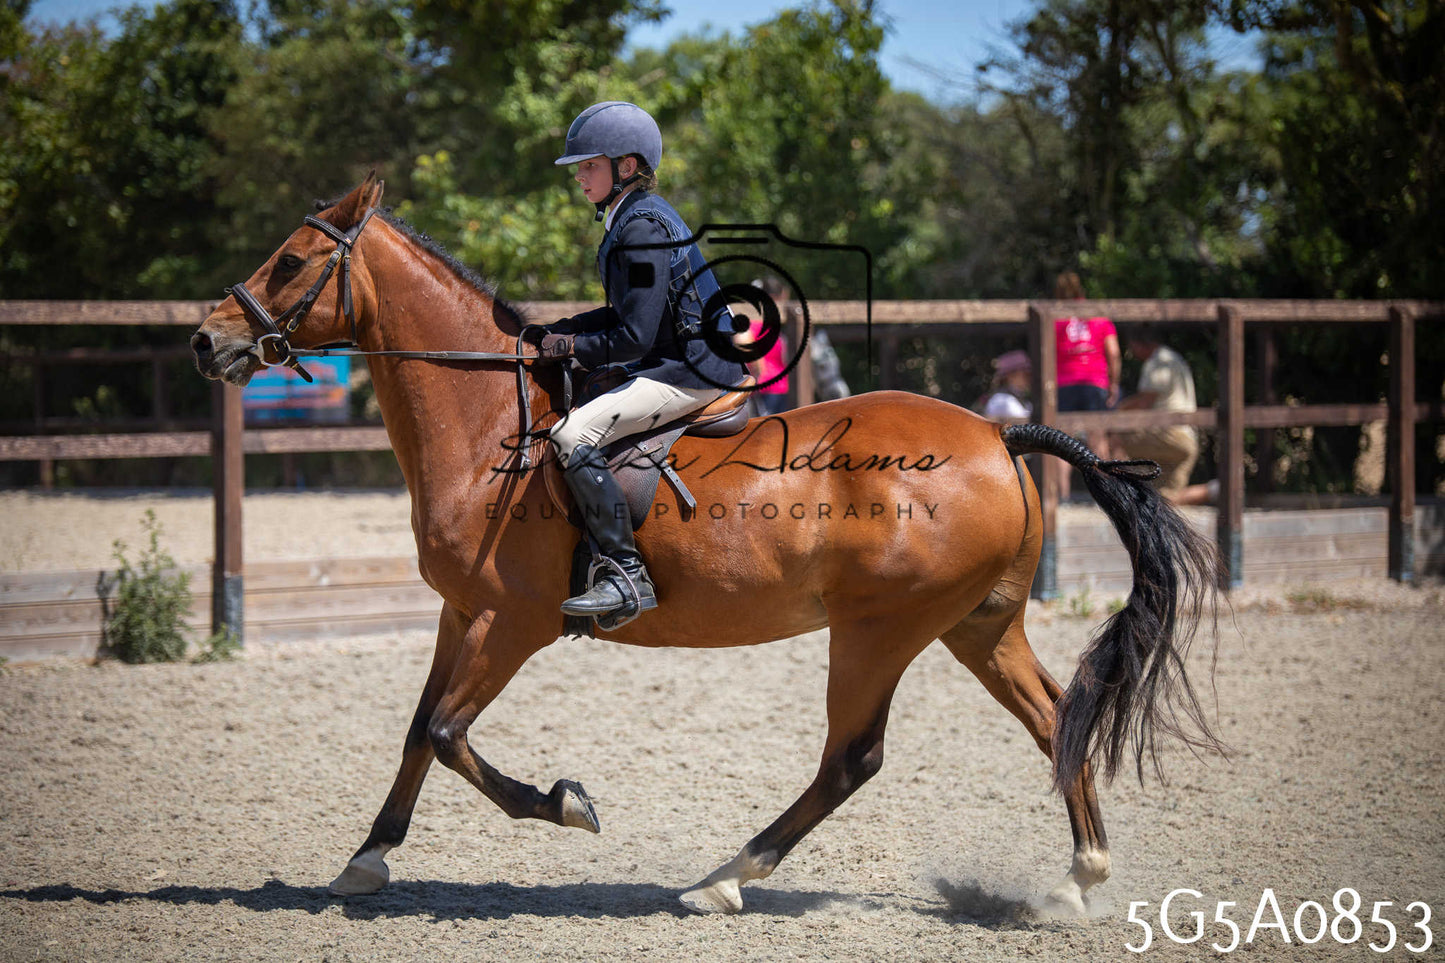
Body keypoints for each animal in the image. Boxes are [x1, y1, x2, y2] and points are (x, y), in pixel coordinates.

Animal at [190, 174, 1223, 916]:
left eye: (290, 263)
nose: (205, 341)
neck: (489, 426)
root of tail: (998, 435)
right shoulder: (461, 611)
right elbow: (417, 730)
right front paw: (365, 860)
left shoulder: (513, 620)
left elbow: (449, 733)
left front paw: (566, 802)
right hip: (978, 624)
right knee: (1056, 718)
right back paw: (1076, 880)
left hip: (879, 630)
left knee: (852, 757)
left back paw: (722, 877)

### Exercise directions
This exercise calls for the complete listing, returned exactly and without images.

### Reply to the exercise
Body keypoints for each animal in the image. Boxes are [x1, y1, x2, y2] and points are (x, y), in pixel coordinates.

Animal at [190, 174, 1223, 916]:
left eye: (290, 263)
nose: (205, 341)
neck: (489, 426)
root of tail: (998, 435)
right shoulder: (461, 611)
right elbow: (417, 730)
right front paw: (365, 860)
left shoulder: (513, 620)
left elbow: (449, 733)
left front paw: (566, 802)
right hip: (978, 624)
right knee: (1056, 718)
right back paw: (1076, 880)
left hip: (879, 630)
left knee: (852, 757)
left back paw: (722, 877)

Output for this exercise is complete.